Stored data

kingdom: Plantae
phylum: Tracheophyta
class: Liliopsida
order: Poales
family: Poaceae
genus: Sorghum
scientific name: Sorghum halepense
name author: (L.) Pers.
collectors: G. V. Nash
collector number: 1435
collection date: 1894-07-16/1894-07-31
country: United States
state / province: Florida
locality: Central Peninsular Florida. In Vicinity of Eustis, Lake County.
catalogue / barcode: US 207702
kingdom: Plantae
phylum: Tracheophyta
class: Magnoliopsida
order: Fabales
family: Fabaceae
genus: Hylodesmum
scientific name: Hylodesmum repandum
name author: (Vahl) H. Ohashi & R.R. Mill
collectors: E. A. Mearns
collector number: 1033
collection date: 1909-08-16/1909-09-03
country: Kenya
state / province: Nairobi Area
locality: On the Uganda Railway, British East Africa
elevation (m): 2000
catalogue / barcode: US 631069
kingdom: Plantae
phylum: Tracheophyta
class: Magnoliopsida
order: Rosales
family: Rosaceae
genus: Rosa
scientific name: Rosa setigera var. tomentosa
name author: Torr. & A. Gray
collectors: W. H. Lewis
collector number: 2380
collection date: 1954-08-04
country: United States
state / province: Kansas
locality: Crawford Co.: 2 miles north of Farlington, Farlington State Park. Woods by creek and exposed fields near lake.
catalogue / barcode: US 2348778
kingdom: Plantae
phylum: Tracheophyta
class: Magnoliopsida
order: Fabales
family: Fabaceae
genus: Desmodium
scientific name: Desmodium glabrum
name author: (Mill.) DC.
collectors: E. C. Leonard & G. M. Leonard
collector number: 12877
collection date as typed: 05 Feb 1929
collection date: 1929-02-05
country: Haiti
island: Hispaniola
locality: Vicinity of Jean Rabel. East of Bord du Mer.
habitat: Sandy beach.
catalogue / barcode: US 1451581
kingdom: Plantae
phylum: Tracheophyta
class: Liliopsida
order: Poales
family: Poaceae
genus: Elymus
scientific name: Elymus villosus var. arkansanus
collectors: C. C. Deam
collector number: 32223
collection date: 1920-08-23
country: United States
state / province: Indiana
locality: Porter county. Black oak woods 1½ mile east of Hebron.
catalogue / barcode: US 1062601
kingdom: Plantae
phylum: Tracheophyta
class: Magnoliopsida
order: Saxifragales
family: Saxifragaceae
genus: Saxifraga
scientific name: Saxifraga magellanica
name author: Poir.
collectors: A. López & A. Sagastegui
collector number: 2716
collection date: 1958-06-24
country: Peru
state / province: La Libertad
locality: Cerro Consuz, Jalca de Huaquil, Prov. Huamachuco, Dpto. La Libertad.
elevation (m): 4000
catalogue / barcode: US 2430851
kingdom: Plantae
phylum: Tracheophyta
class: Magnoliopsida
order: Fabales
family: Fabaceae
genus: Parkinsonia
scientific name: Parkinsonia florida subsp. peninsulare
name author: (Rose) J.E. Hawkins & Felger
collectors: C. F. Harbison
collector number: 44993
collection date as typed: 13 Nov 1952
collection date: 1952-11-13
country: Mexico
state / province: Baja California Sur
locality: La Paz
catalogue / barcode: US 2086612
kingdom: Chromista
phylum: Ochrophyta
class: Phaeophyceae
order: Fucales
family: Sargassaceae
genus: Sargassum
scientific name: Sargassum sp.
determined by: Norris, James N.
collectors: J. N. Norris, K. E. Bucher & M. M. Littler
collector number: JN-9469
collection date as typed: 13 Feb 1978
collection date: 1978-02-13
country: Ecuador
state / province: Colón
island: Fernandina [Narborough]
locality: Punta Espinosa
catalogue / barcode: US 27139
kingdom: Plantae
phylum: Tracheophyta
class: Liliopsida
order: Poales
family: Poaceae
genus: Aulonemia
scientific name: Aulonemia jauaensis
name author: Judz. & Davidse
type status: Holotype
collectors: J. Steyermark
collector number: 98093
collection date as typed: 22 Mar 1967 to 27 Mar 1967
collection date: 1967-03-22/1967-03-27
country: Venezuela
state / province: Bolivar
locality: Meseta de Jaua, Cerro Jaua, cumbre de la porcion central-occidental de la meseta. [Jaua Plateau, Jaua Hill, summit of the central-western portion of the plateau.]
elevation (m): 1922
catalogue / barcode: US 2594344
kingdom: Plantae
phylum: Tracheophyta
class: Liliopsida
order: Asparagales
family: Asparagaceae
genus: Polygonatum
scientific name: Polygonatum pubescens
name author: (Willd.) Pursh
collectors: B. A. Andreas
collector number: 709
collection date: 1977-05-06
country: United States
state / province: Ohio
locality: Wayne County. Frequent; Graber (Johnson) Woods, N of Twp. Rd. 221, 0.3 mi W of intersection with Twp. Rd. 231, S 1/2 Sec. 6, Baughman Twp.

*WHAT NEEDS TO BE DONE*.
Copy out every line of the botanical specimen entries above word for word.

*FULL OUTPUT*.
kingdom: Plantae
phylum: Tracheophyta
class: Liliopsida
order: Poales
family: Poaceae
genus: Sorghum
scientific name: Sorghum halepense
name author: (L.) Pers.
collectors: G. V. Nash
collector number: 1435
collection date: 1894-07-16/1894-07-31
country: United States
state / province: Florida
locality: Central Peninsular Florida. In Vicinity of Eustis, Lake County.
catalogue / barcode: US 207702
kingdom: Plantae
phylum: Tracheophyta
class: Magnoliopsida
order: Fabales
family: Fabaceae
genus: Hylodesmum
scientific name: Hylodesmum repandum
name author: (Vahl) H. Ohashi & R.R. Mill
collectors: E. A. Mearns
collector number: 1033
collection date: 1909-08-16/1909-09-03
country: Kenya
state / province: Nairobi Area
locality: On the Uganda Railway, British East Africa
elevation (m): 2000
catalogue / barcode: US 631069
kingdom: Plantae
phylum: Tracheophyta
class: Magnoliopsida
order: Rosales
family: Rosaceae
genus: Rosa
scientific name: Rosa setigera var. tomentosa
name author: Torr. & A. Gray
collectors: W. H. Lewis
collector number: 2380
collection date: 1954-08-04
country: United States
state / province: Kansas
locality: Crawford Co.: 2 miles north of Farlington, Farlington State Park. Woods by creek and exposed fields near lake.
catalogue / barcode: US 2348778
kingdom: Plantae
phylum: Tracheophyta
class: Magnoliopsida
order: Fabales
family: Fabaceae
genus: Desmodium
scientific name: Desmodium glabrum
name author: (Mill.) DC.
collectors: E. C. Leonard & G. M. Leonard
collector number: 12877
collection date as typed: 05 Feb 1929
collection date: 1929-02-05
country: Haiti
island: Hispaniola
locality: Vicinity of Jean Rabel. East of Bord du Mer.
habitat: Sandy beach.
catalogue / barcode: US 1451581
kingdom: Plantae
phylum: Tracheophyta
class: Liliopsida
order: Poales
family: Poaceae
genus: Elymus
scientific name: Elymus villosus var. arkansanus
collectors: C. C. Deam
collector number: 32223
collection date: 1920-08-23
country: United States
state / province: Indiana
locality: Porter county. Black oak woods 1½ mile east of Hebron.
catalogue / barcode: US 1062601
kingdom: Plantae
phylum: Tracheophyta
class: Magnoliopsida
order: Saxifragales
family: Saxifragaceae
genus: Saxifraga
scientific name: Saxifraga magellanica
name author: Poir.
collectors: A. López & A. Sagastegui
collector number: 2716
collection date: 1958-06-24
country: Peru
state / province: La Libertad
locality: Cerro Consuz, Jalca de Huaquil, Prov. Huamachuco, Dpto. La Libertad.
elevation (m): 4000
catalogue / barcode: US 2430851
kingdom: Plantae
phylum: Tracheophyta
class: Magnoliopsida
order: Fabales
family: Fabaceae
genus: Parkinsonia
scientific name: Parkinsonia florida subsp. peninsulare
name author: (Rose) J.E. Hawkins & Felger
collectors: C. F. Harbison
collector number: 44993
collection date as typed: 13 Nov 1952
collection date: 1952-11-13
country: Mexico
state / province: Baja California Sur
locality: La Paz
catalogue / barcode: US 2086612
kingdom: Chromista
phylum: Ochrophyta
class: Phaeophyceae
order: Fucales
family: Sargassaceae
genus: Sargassum
scientific name: Sargassum sp.
determined by: Norris, James N.
collectors: J. N. Norris, K. E. Bucher & M. M. Littler
collector number: JN-9469
collection date as typed: 13 Feb 1978
collection date: 1978-02-13
country: Ecuador
state / province: Colón
island: Fernandina [Narborough]
locality: Punta Espinosa
catalogue / barcode: US 27139
kingdom: Plantae
phylum: Tracheophyta
class: Liliopsida
order: Poales
family: Poaceae
genus: Aulonemia
scientific name: Aulonemia jauaensis
name author: Judz. & Davidse
type status: Holotype
collectors: J. Steyermark
collector number: 98093
collection date as typed: 22 Mar 1967 to 27 Mar 1967
collection date: 1967-03-22/1967-03-27
country: Venezuela
state / province: Bolivar
locality: Meseta de Jaua, Cerro Jaua, cumbre de la porcion central-occidental de la meseta. [Jaua Plateau, Jaua Hill, summit of the central-western portion of the plateau.]
elevation (m): 1922
catalogue / barcode: US 2594344
kingdom: Plantae
phylum: Tracheophyta
class: Liliopsida
order: Asparagales
family: Asparagaceae
genus: Polygonatum
scientific name: Polygonatum pubescens
name author: (Willd.) Pursh
collectors: B. A. Andreas
collector number: 709
collection date: 1977-05-06
country: United States
state / province: Ohio
locality: Wayne County. Frequent; Graber (Johnson) Woods, N of Twp. Rd. 221, 0.3 mi W of intersection with Twp. Rd. 231, S 1/2 Sec. 6, Baughman Twp.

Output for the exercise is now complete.